Short and sweet goes hand in hand. The elevator pitch is by definition short, but what you did not know is that ideally it is also very, very sweet. Hate it or love it, people will always act primarily out of self-interest. When you are making a pitch, the person has to feel like it will satisfy something or the other that they want if they say yes to you.

If this person is someone who hardly knows you, they are more likely to say no as it is the safer option. Make your pitch too sweet to say no to. You can do this by doing your homework and studying up on your pitch-ee. What do they want most? Recognition? Remuneration? Romance?

If you are offering what they want then you are obviously more likely to get a yes.

Arm yourself for the no’s

You will get a lot of no’s. Really, a lot. Our gut reaction is always to say no, unless the deal is too good to be true, and usually when a deal is too good to be true, that opens a whole other can of worms. The person you are approaching has most probably been approached thousands of times before. The following are a few suggestions on how to tackle different kinds of no’s.

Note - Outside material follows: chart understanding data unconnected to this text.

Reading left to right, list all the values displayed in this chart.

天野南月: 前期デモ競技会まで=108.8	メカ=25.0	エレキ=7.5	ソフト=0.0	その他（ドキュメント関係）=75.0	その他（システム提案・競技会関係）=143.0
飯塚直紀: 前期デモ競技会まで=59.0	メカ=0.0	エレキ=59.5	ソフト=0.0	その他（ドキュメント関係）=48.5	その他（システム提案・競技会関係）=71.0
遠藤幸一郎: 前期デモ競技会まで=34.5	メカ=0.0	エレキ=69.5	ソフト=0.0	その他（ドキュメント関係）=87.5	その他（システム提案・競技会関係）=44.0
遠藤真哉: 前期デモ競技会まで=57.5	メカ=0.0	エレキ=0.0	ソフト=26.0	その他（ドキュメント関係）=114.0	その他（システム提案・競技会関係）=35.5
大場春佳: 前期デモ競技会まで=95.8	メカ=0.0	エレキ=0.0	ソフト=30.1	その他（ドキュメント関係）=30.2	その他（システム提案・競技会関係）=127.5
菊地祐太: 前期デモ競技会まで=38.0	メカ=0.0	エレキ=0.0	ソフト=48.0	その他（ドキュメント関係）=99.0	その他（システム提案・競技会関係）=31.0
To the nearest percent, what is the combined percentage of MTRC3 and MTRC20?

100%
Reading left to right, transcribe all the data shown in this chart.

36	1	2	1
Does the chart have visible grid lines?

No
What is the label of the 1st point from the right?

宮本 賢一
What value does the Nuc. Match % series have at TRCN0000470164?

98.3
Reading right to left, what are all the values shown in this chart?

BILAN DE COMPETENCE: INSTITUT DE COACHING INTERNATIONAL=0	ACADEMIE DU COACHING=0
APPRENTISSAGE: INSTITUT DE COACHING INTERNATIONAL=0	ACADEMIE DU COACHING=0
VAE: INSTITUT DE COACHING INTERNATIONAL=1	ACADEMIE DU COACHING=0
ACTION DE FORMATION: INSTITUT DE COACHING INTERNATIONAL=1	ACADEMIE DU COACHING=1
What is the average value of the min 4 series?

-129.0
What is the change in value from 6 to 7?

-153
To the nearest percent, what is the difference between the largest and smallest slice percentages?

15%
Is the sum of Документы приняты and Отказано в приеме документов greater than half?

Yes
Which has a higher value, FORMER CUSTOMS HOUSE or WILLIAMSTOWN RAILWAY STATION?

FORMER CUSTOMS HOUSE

No time: Cut your losses and try another time; it’s an elevator pitch and everyone has elevator-length time. But you are less likely to get this no if you follow all the previous suggestions.

No interest: You prove, without being imposing, why exactly your pitch is in fact loaded with interest.

No trust: 
Offer unquestionable proof that your pitch is THE pitch. It’s easier said than done and it better be true.

No decision: Try to make their decision as easy for them as possible and exchange contact information if immediate decision is not possible.

Reading this article will not make you better at making elevator pitches. You will mess up every single point. It takes practice and hard work and strong and inherent belief in whatever it is that you are selling.

We have thrown around the word persuasion a lot, but at the end of the day an elevator pitch is more about connection than persuasion.

It’s about two people connecting and reaching common ground about a given topic, all within the space of an elevator ride. What is it about if it’s not about love?